Researchers from the US and Colombia present an algorithm called STing, designed for analyzing microbial genome sequence data to pick out molecular sequence types, gene sequences, and other key features in the bugs. The method improves on a prior k-mer matching algorithm known as stringMLST, the team says, using tweaks intended to help scale up genome-based molecular typing without losing speed or accuracy. When the authors compared STing with half a dozen other molecular typing methods based on genome sequence analyses, they found that the method could accurately identify multi-locus sequence types based on seven genes within seconds. "STing shows superior accuracy and performance for standard multilocus sequence typing schemes, along with large genome-scale typing schemes," they report, "and it enables rapid automated detection of antimicrobial resistance and virulence factor genes."
A Stanford University team outlines a computational strategy for finding so-called R-loop structures that involve hybridized RNA and DNA strands, along with a corresponding strand of DNA displaced by this molecular dalliance. The researchers combined their "quantitative differential DNA-RNA immunoprecipitation," or qDRIP, immunoprecipitation approach with strand-specific next-generation sequencing to track and tally RNA-DNA hybrids across the genome in human cells. From their findings, the authors suggest that qDRIP-seq "provides high-resolution, strand-specific maps of RNA-DNA hybrids, and allows for quantitative comparisons to be made between conditions where R-loop levels are perturbed."

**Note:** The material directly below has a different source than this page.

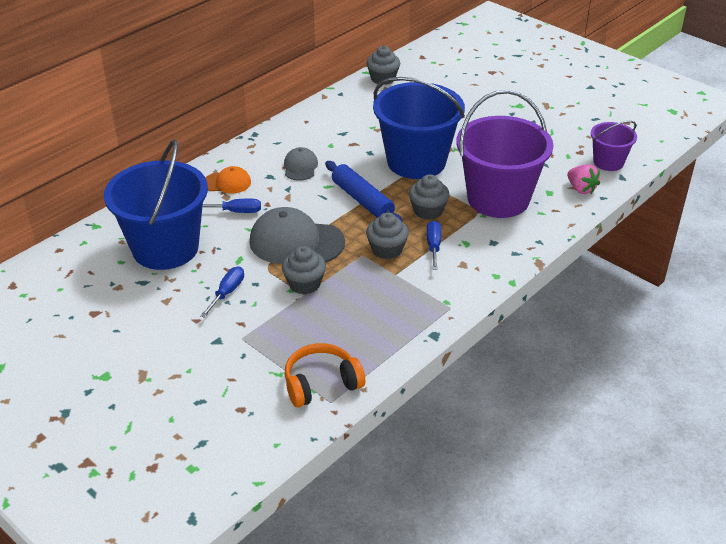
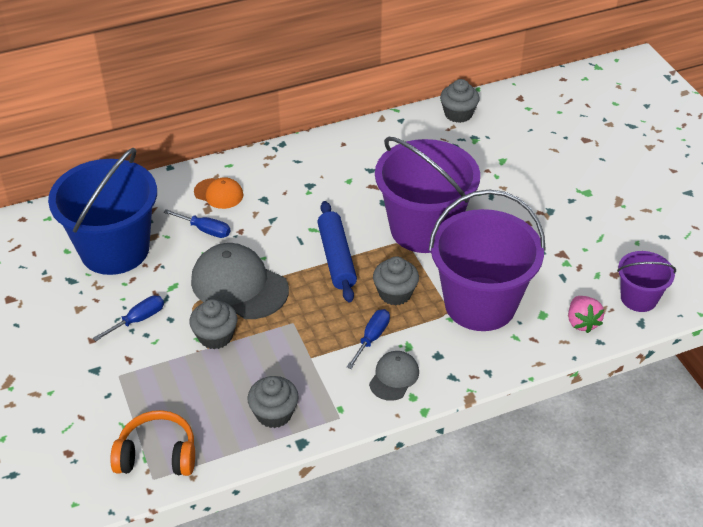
camera: 25 degrees right, 5 degrees up
grey cap [284,147,318,181] -> grey cap moved to [369,351,419,401]
grey cupcake [366,212,409,259] -> grey cupcake moved to [247,376,299,428]
blue bucket [373,77,465,179] -> purple bucket [375,137,480,253]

Finally, investigators in Denmark and Germany describe a deep learning-based computational tool dubbed DeepCLIP that is designed to uncover sites where proteins bind RNA based on sequence data, while taking into account the wider genomic context. The approach combines cross-linking and immunoprecipitation methods with sequencing and deep learning, the team writes. "Both in vitro binding assays and in vivo splicing assays as well as observed splicing of disease-causing mutations in patients cells correlate well with DeepCLIP predictions," the authors report, suggesting that "an in silico analysis with DeepCLIP can serve as a valuable tool for assessing the functional effects of potentially pathogenic sequence variants, providing an important tool for clinical diagnosis."